Objectif : faciliter la coordination entre les États membres et la Commission en vue de cette neuvième session qui doit se tenir du 15 au 17 septembre.
Obtenu par EUROPE, le document propose aux États membres de soutenir l’introduction de lignes directrices relatives au cycle de vie des navires afin d’estimer les émissions de gaz à effet de serre (GES) des navires neufs. Celles-ci seraient fondées sur des méthodologies d’analyse du cycle de vie internationalement reconnues pour l’évaluation des carburants, précise la Commission.
Selon la position de l’UE défendue par l’institution, ces lignes directrices seraient fondées sur des critères de durabilité et de réduction des émissions de GES afin d’encourager l’adoption de carburants de substitution durables au niveau mondial.
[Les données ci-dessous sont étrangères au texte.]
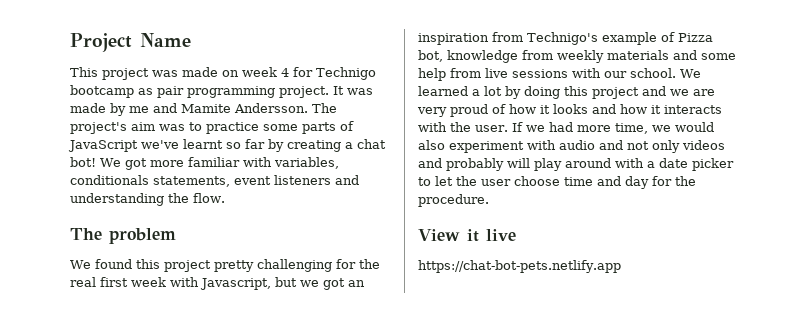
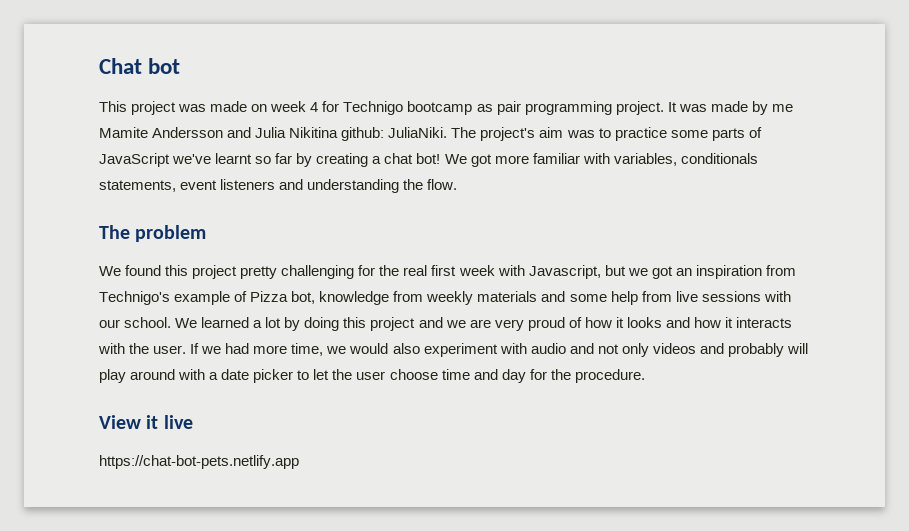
[70,33,191,52] Project Name -> [99,58,181,74] Chat bot
[153,103,308,113] and Mamite Andersson. -> [99,127,448,141] Mamite Andersson and Julia Nikitina github: JuliaNiki.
La Commission souhaite également que l’UE s’oppose à la proposition formulée par l’Australie, le Japon, la Norvège et la Chambre internationale de la marine marchande (voir la proposition : https://bit.ly/38DiAYr ). Cette proposition envisage de structurer le calcul des émissions en deux parties : en amont, 'du puits au réservoir' (Well-to-Tank ou WTT) – incluant les émissions produites par les étapes d’extraction, de production, de conversion, de transport, de distribution, etc. –, et en aval, ‘du réservoir à la roue’ (Tank-to-Wheel ou TTW) – correspondant à l’étape d’utilisation du navire.
Or, souligne la Commission, « il convient de s’opposer à leur estimation des émissions de GES en amont, car elle ne repose pas sur une base scientifique et technique solide et s’écarte des méthodologies internationalement acceptées pour évaluer le cycle de vie des émissions ».
Pour rappel, la stratégie actuelle de l’OMI en matière d’émissions du transport maritime fixe deux objectifs intermédiaires : (1) réduire les émissions de CO2 par activité de transport d’au moins 40% d’ici 2030 en vue d’atteindre une réduction de 70% d’ici 2050, par rapport à 2008 ; (2) réduire le volume total des émissions de GES annuelles d’au moins 50% en 2050 par rapport à 2008.
Afin d’atteindre ces objectifs, les États membres de l’OMI ont été invités à soumettre des propositions concrètes à son ‘Comité de la protection du milieu marin’ (MEPC).
Ce dernier a ainsi approuvé, le 17 novembre 2020, de nouvelles réglementations visant à réduire les émissions des navires (EUROPE 12605/32). Définitivement adoptées en juin 2021, ces mesures sont néanmoins jugées insuffisantes par les ONG environnementales (EUROPE 12589/20).